Exercise directions:
Show each line from the records below in which the word "Equipment" occurs.

Structured page parsing data:
<<<<

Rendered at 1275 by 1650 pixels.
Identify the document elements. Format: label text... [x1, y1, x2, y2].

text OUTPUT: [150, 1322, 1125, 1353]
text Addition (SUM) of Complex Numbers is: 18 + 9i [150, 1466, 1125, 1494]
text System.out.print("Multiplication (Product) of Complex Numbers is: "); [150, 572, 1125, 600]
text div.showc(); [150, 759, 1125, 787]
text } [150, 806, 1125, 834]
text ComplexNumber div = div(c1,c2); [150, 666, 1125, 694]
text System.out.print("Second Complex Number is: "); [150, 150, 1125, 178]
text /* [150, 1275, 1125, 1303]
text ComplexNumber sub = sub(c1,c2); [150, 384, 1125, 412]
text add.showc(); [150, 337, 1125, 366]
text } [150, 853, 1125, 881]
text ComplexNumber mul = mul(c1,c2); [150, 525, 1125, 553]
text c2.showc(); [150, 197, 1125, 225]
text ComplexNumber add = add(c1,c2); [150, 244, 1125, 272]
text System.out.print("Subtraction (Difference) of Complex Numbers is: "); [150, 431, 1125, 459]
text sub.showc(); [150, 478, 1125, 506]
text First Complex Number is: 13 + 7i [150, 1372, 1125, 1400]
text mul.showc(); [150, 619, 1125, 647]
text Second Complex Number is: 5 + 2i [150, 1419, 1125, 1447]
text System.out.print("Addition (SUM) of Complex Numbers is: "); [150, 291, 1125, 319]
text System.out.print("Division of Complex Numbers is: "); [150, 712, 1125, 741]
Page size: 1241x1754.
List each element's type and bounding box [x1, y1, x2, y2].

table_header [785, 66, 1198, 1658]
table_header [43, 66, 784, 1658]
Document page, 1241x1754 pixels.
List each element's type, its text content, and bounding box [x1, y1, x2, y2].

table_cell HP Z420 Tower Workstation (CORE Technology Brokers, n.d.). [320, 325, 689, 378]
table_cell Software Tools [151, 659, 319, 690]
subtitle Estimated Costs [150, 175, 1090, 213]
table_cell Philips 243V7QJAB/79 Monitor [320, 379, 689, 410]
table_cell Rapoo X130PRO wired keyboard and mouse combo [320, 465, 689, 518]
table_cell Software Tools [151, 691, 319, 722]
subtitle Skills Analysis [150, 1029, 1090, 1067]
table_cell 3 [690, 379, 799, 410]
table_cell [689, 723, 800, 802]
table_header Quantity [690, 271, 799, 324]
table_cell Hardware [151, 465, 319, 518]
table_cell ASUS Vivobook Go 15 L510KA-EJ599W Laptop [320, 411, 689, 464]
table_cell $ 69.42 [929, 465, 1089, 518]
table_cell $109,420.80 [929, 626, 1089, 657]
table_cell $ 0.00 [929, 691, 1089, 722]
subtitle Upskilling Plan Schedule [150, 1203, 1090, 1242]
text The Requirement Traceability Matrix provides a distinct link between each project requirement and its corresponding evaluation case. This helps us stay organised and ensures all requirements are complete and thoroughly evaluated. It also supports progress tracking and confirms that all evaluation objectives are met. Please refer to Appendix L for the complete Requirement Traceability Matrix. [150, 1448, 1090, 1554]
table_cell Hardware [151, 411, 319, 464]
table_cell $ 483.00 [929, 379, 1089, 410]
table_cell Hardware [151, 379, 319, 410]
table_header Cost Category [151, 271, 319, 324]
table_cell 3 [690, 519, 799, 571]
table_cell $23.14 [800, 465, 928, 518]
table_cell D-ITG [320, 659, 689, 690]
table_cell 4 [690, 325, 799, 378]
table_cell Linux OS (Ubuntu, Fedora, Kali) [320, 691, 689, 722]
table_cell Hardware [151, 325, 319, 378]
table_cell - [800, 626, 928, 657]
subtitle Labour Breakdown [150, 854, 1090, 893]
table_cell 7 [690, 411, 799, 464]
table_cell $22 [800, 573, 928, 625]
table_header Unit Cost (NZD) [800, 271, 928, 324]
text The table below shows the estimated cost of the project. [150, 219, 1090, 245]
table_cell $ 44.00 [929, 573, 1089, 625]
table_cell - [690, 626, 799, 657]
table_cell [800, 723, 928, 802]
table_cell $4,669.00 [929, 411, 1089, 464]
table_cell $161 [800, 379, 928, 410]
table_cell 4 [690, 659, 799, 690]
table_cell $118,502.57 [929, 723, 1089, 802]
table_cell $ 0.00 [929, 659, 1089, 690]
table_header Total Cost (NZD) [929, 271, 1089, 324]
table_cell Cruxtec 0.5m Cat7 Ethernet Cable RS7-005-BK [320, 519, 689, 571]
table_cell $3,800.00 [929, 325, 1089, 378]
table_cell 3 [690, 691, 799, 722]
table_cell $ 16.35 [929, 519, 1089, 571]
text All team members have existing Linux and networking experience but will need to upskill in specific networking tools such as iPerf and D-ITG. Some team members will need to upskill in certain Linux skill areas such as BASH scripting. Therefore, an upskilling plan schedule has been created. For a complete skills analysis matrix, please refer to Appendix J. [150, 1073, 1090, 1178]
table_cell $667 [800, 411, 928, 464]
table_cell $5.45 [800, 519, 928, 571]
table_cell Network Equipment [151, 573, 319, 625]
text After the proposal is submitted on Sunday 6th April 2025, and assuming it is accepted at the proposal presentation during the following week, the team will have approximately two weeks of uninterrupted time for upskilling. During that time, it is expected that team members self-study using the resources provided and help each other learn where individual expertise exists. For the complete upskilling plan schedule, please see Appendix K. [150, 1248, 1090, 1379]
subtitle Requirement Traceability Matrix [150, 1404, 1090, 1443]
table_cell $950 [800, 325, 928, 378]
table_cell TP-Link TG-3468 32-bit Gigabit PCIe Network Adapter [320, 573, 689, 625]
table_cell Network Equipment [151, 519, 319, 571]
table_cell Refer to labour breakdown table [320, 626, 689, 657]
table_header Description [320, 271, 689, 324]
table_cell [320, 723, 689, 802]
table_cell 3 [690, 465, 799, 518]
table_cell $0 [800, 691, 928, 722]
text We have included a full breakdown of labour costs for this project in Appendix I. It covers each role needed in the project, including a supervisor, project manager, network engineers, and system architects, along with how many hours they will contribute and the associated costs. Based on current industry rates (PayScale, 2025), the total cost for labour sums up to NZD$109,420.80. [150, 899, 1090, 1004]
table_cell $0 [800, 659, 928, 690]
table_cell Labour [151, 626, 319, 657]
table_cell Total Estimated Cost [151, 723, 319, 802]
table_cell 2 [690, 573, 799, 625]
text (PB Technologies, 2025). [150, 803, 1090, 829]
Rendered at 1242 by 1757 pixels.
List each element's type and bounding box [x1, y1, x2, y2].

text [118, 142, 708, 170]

>>>>

Result for this task:
table_cell Network Equipment [151, 573, 319, 625]
table_cell Network Equipment [151, 519, 319, 571]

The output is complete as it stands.